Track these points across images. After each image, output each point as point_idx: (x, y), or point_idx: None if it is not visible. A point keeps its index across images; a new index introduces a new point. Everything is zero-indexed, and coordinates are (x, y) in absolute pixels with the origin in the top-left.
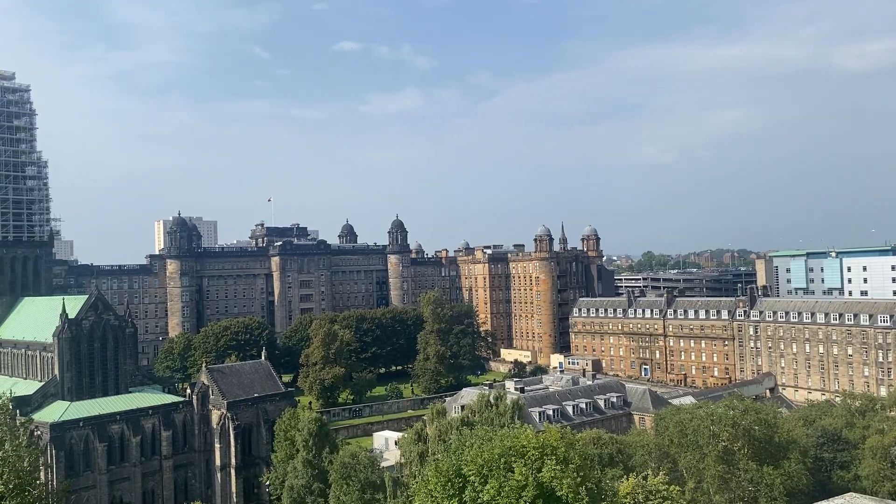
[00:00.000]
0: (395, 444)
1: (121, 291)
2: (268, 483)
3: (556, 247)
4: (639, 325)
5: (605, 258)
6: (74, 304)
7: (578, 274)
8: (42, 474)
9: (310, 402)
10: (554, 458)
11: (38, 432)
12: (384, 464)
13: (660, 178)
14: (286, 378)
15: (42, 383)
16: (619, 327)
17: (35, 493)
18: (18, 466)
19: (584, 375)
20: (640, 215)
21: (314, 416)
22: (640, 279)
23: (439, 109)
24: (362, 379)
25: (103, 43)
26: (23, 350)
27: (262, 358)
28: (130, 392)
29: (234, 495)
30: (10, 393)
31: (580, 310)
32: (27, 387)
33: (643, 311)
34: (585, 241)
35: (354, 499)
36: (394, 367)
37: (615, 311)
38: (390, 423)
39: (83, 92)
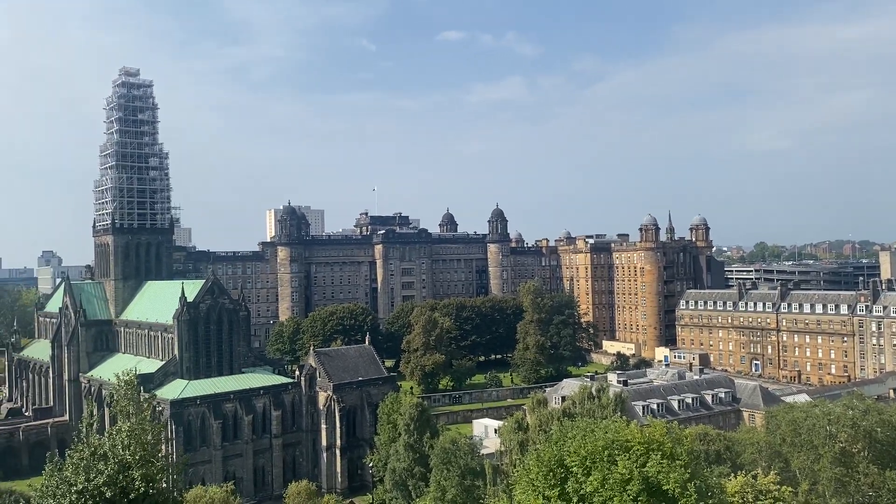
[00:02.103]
0: (495, 432)
1: (235, 276)
2: (371, 464)
3: (663, 236)
4: (750, 319)
5: (714, 249)
6: (193, 289)
7: (686, 265)
8: (163, 448)
9: (411, 388)
10: (660, 453)
11: (160, 408)
12: (484, 451)
13: (774, 165)
14: (388, 363)
15: (163, 362)
16: (729, 321)
17: (158, 465)
18: (143, 439)
19: (690, 370)
20: (752, 204)
21: (416, 402)
22: (751, 271)
23: (542, 97)
24: (462, 366)
25: (217, 39)
26: (146, 330)
27: (366, 343)
28: (243, 373)
29: (339, 475)
30: (136, 370)
31: (687, 302)
32: (150, 365)
33: (755, 304)
34: (694, 231)
35: (454, 484)
36: (493, 356)
37: (725, 303)
38: (490, 411)
39: (198, 86)
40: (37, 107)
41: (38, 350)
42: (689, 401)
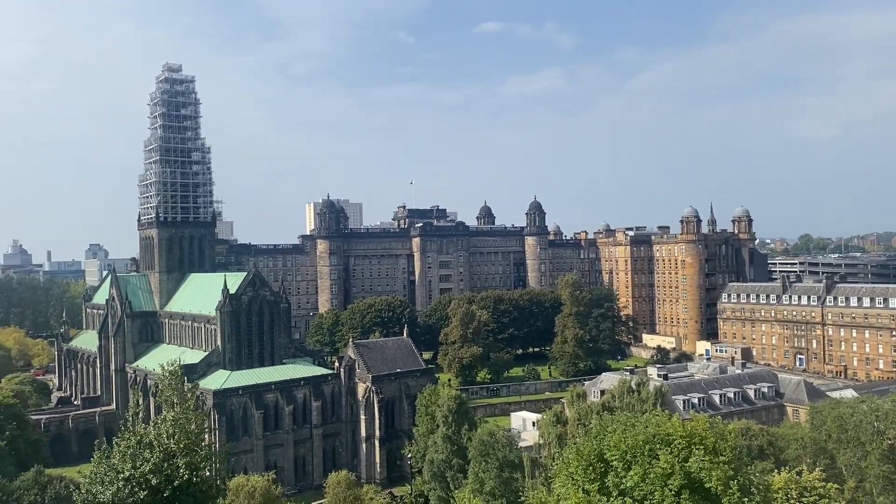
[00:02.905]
0: (533, 424)
1: (275, 269)
2: (409, 455)
3: (705, 229)
4: (794, 313)
5: (757, 241)
6: (234, 281)
7: (728, 257)
8: (206, 437)
9: (448, 380)
10: (702, 448)
11: (203, 398)
12: (522, 444)
13: (819, 155)
14: (426, 355)
15: (206, 353)
16: (772, 314)
17: (202, 454)
18: (187, 429)
19: (732, 364)
20: (797, 196)
21: (454, 394)
22: (795, 263)
23: (581, 88)
24: (499, 359)
25: (259, 34)
26: (190, 322)
27: (404, 335)
28: (284, 364)
29: (378, 465)
30: (180, 361)
31: (729, 295)
32: (193, 356)
33: (799, 297)
34: (736, 223)
35: (493, 476)
36: (531, 349)
37: (768, 297)
38: (528, 404)
39: (240, 81)
40: (85, 103)
41: (86, 340)
42: (731, 395)
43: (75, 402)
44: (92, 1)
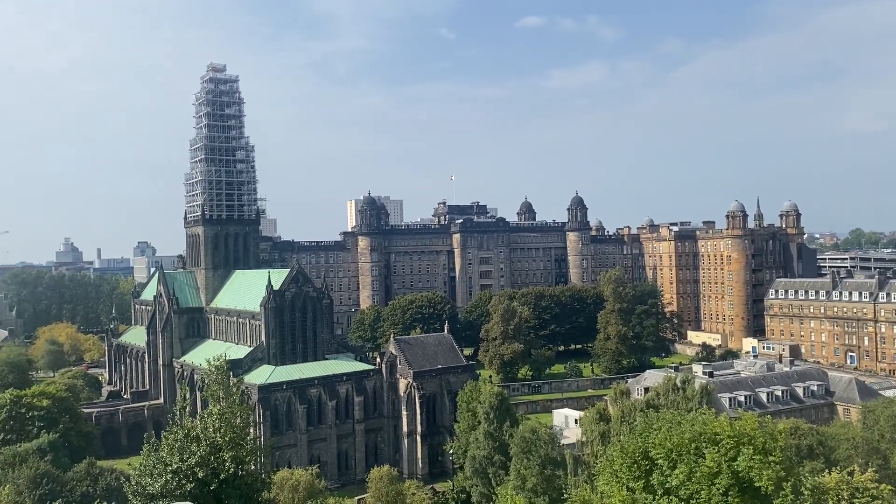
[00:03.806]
0: (576, 422)
1: (318, 266)
2: (451, 451)
3: (751, 223)
4: (844, 309)
5: (806, 236)
6: (278, 277)
7: (775, 253)
8: (251, 431)
9: (490, 376)
10: (751, 447)
11: (248, 393)
12: (564, 441)
13: (871, 147)
14: (467, 351)
15: (251, 348)
16: (822, 311)
17: (247, 447)
18: (233, 423)
19: (780, 361)
20: (847, 189)
21: (496, 390)
22: (846, 259)
23: (624, 82)
24: (541, 356)
25: (301, 33)
26: (235, 318)
27: (445, 331)
28: (326, 359)
29: (420, 461)
30: (226, 356)
31: (777, 291)
32: (238, 351)
33: (850, 293)
34: (784, 218)
35: (535, 473)
36: (572, 346)
37: (817, 293)
38: (570, 402)
39: (283, 80)
40: (132, 103)
41: (135, 336)
42: (779, 393)
43: (125, 396)
44: (137, 3)
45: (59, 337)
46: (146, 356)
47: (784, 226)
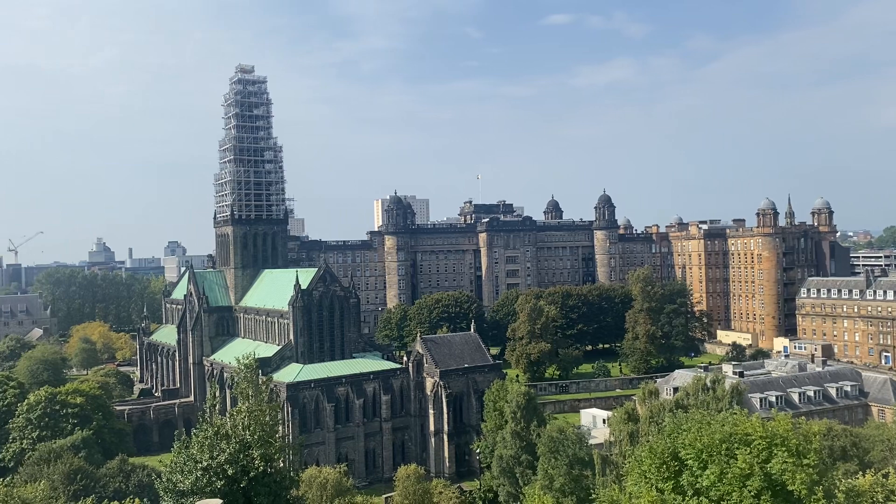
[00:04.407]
0: (604, 422)
1: (345, 265)
2: (478, 451)
3: (782, 221)
4: (879, 308)
5: (839, 234)
6: (306, 277)
7: (807, 251)
8: (280, 429)
9: (517, 376)
10: (785, 449)
11: (277, 391)
12: (592, 441)
13: None
14: (493, 351)
15: (279, 347)
16: (856, 310)
17: (276, 445)
18: (262, 420)
19: (812, 361)
20: (882, 186)
21: (523, 390)
22: (881, 257)
23: (652, 78)
24: (568, 355)
25: (327, 34)
26: (263, 316)
27: (472, 330)
28: (354, 358)
29: (447, 460)
30: (255, 354)
31: (809, 290)
32: (267, 349)
33: (885, 292)
34: (816, 216)
35: (562, 473)
36: (600, 345)
37: (851, 292)
38: (598, 401)
39: (310, 81)
40: (163, 104)
41: (166, 335)
42: (811, 394)
43: (156, 394)
44: (166, 6)
45: (93, 335)
46: (177, 354)
47: (816, 224)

——

Exercise objective:
With the pictures set aside, repeat every entry above exactly.

Your solution:
Track these points across images. After each image, output each point as point_idx: (x, y), or point_idx: None if it is not visible. A point keeps its index across images; a new index introduces a new point. Everything is zero-indexed, and coordinates are (x, y) in absolute pixels with the origin in the top-left.
[00:00.000]
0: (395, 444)
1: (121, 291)
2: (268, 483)
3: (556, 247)
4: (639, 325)
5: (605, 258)
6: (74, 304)
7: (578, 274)
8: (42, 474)
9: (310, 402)
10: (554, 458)
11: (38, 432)
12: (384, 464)
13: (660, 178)
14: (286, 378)
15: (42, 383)
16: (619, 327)
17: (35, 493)
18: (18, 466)
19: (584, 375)
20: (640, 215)
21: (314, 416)
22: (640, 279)
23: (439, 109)
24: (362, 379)
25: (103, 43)
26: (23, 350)
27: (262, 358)
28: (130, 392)
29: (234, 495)
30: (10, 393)
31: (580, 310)
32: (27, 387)
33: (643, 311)
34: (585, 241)
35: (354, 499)
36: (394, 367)
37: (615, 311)
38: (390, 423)
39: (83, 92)
[00:02.103]
0: (495, 432)
1: (235, 276)
2: (371, 464)
3: (663, 236)
4: (750, 319)
5: (714, 249)
6: (193, 289)
7: (686, 265)
8: (163, 448)
9: (411, 388)
10: (660, 453)
11: (160, 408)
12: (484, 451)
13: (774, 165)
14: (388, 363)
15: (163, 362)
16: (729, 321)
17: (158, 465)
18: (143, 439)
19: (690, 370)
20: (752, 204)
21: (416, 402)
22: (751, 271)
23: (542, 97)
24: (462, 366)
25: (217, 39)
26: (146, 330)
27: (366, 343)
28: (243, 373)
29: (339, 475)
30: (136, 370)
31: (687, 302)
32: (150, 365)
33: (755, 304)
34: (694, 231)
35: (454, 484)
36: (493, 356)
37: (725, 303)
38: (490, 411)
39: (198, 86)
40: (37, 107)
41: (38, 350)
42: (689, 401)
[00:02.905]
0: (533, 424)
1: (275, 269)
2: (409, 455)
3: (705, 229)
4: (794, 313)
5: (757, 241)
6: (234, 281)
7: (728, 257)
8: (206, 437)
9: (448, 380)
10: (702, 448)
11: (203, 398)
12: (522, 444)
13: (819, 155)
14: (426, 355)
15: (206, 353)
16: (772, 314)
17: (202, 454)
18: (187, 429)
19: (732, 364)
20: (797, 196)
21: (454, 394)
22: (795, 263)
23: (581, 88)
24: (499, 359)
25: (259, 34)
26: (190, 322)
27: (404, 335)
28: (284, 364)
29: (378, 465)
30: (180, 361)
31: (729, 295)
32: (193, 356)
33: (799, 297)
34: (736, 223)
35: (493, 476)
36: (531, 349)
37: (768, 297)
38: (528, 404)
39: (240, 81)
40: (85, 103)
41: (86, 340)
42: (731, 395)
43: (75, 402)
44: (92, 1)
[00:03.806]
0: (576, 422)
1: (318, 266)
2: (451, 451)
3: (751, 223)
4: (844, 309)
5: (806, 236)
6: (278, 277)
7: (775, 253)
8: (251, 431)
9: (490, 376)
10: (751, 447)
11: (248, 393)
12: (564, 441)
13: (871, 147)
14: (467, 351)
15: (251, 348)
16: (822, 311)
17: (247, 447)
18: (233, 423)
19: (780, 361)
20: (847, 189)
21: (496, 390)
22: (846, 259)
23: (624, 82)
24: (541, 356)
25: (301, 33)
26: (235, 318)
27: (445, 331)
28: (326, 359)
29: (420, 461)
30: (226, 356)
31: (777, 291)
32: (238, 351)
33: (850, 293)
34: (784, 218)
35: (535, 473)
36: (572, 346)
37: (817, 293)
38: (570, 402)
39: (283, 80)
40: (132, 103)
41: (135, 336)
42: (779, 393)
43: (125, 396)
44: (137, 3)
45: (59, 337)
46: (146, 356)
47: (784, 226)
[00:04.407]
0: (604, 422)
1: (345, 265)
2: (478, 451)
3: (782, 221)
4: (879, 308)
5: (839, 234)
6: (306, 277)
7: (807, 251)
8: (280, 429)
9: (517, 376)
10: (785, 449)
11: (277, 391)
12: (592, 441)
13: None
14: (493, 351)
15: (279, 347)
16: (856, 310)
17: (276, 445)
18: (262, 420)
19: (812, 361)
20: (882, 186)
21: (523, 390)
22: (881, 257)
23: (652, 78)
24: (568, 355)
25: (327, 34)
26: (263, 316)
27: (472, 330)
28: (354, 358)
29: (447, 460)
30: (255, 354)
31: (809, 290)
32: (267, 349)
33: (885, 292)
34: (816, 216)
35: (562, 473)
36: (600, 345)
37: (851, 292)
38: (598, 401)
39: (310, 81)
40: (163, 104)
41: (166, 335)
42: (811, 394)
43: (156, 394)
44: (166, 6)
45: (93, 335)
46: (177, 354)
47: (816, 224)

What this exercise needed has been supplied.